It's no secret that rabbit meat is rich in vitamins and minerals that are essential for our health. It is even better in many ways than pork, beef and other types of meat. Rabbit meat, by the way, is considered dietary meat, since it contains a minimum amount of cholesterol. But nevertheless, historians have confirmed the fact that in Ancient Russia it was strictly forbidden to kill a rabbit for food.
It's all about religious considerations. Rabbit and hare meat was considered unclean. Until the 1650s, Russians had no right to eat rabbit meat. And only after the divine service in Russia was unified according to the Greek canon, the church allowed to eat rabbit and hare. However, an interesting fact: modern Old Believers who live in the territory of not only Russia, but also Poland, Lithuania and other countries, still strictly adhere to the ban on rabbit meat.

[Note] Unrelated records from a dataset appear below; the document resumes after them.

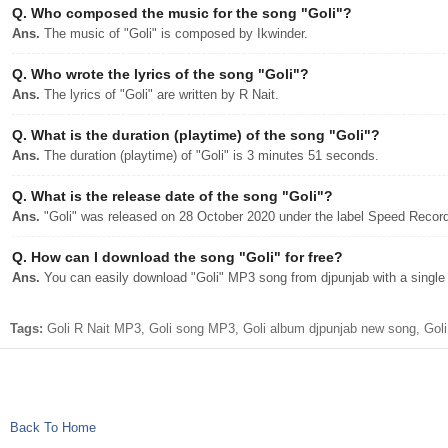
Q.
Who composed the music for the song "Goli"?
Ans.
The music of "Goli" is composed by Ikwinder.
Q.
Who wrote the lyrics of the song "Goli"?
Ans.
The lyrics of "Goli" are written by R Nait.
Q.
What is the duration (playtime) of the song "Goli"?
Ans.
The duration (playtime) of "Goli" is 3 minutes 51 seconds.
Q.
What is the release date of the song "Goli"?
Ans.
"Goli" was released on 28 October 2020 under the label Speed Recor
Q.
How can I download the song "Goli" for free?
Ans.
You can easily download "Goli" MP3 song from djpunjab with a single 
Tags:
Goli R Nait MP3, Goli song MP3, Goli album djpunjab new song, Goli
Back To Home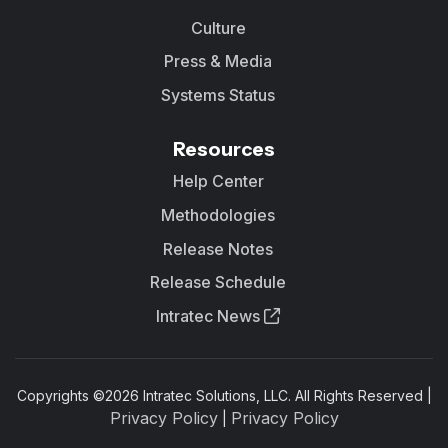
Culture
Press & Media
Systems Status
Resources
Help Center
Methodologies
Release Notes
Release Schedule
Intratec News
Copyrights ©
2026
Intratec Solutions, LLC. All Rights Reserved |
Privacy Policy
Privacy Policy
|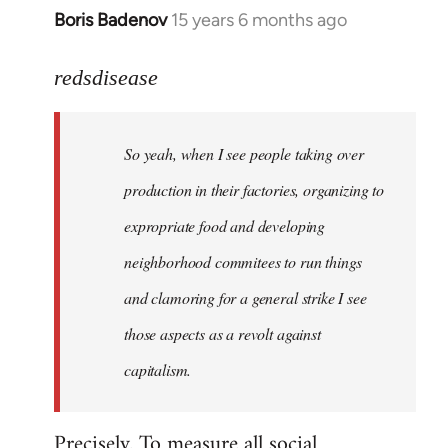
Boris Badenov
15 years 6 months ago
In
reply
to
redsdisease
Welcome
by
So yeah, when I see people taking over
libcom.org
production in their factories, organizing to
expropriate food and developing
neighborhood commitees to run things
and clamoring for a general strike I see
those aspects as a revolt against
capitalism.
Precisely. To measure all social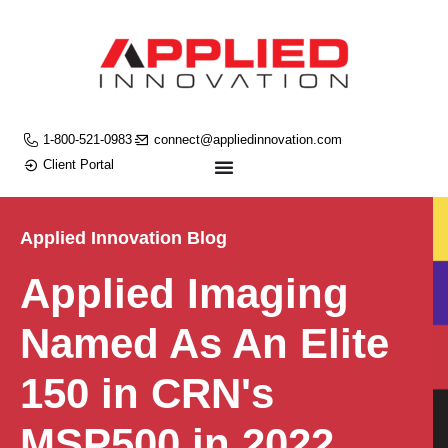
1-800-521-0983
connect@appliedinnovation.com
Client Portal
Applied Innovation Blog
Applied Imaging
Named As An Elite
150 in CRN's
MSP500 in 2022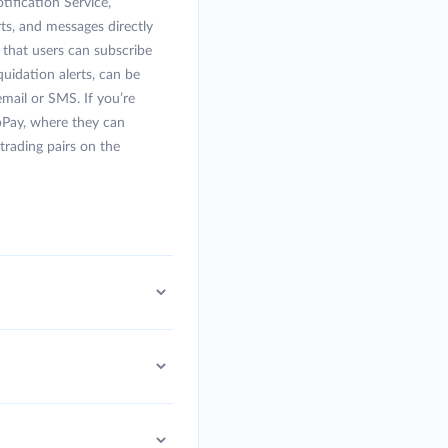
ification Service,
rts, and messages directly
” that users can subscribe
uidation alerts, can be
 email or SMS. If you’re
bPay, where they can
rading pairs on the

The reason for the ban was that the old church canons equated rabbit and hare meat with the meat of cats and dogs. In addition, the prohibition on this meat is also present in the Old Testament. In the 11th chapter of the book of Leviticus there is a line where it is written that you cannot eat "a hare, because he chews gum, but his hooves are not split, he is unclean for you." According to this logic, it was also forbidden to eat the meat of a camel, a pig, and other animals.
Why the prohibition applies specifically to "undivided ruminants" is not exactly explained in the Bible. Many people think that these kinds of food bans are a kind of test of faith. By the way, rabbit meat is also banned from Jews. They, like the Old Believers, consider the hare rabbit to be dirty animals.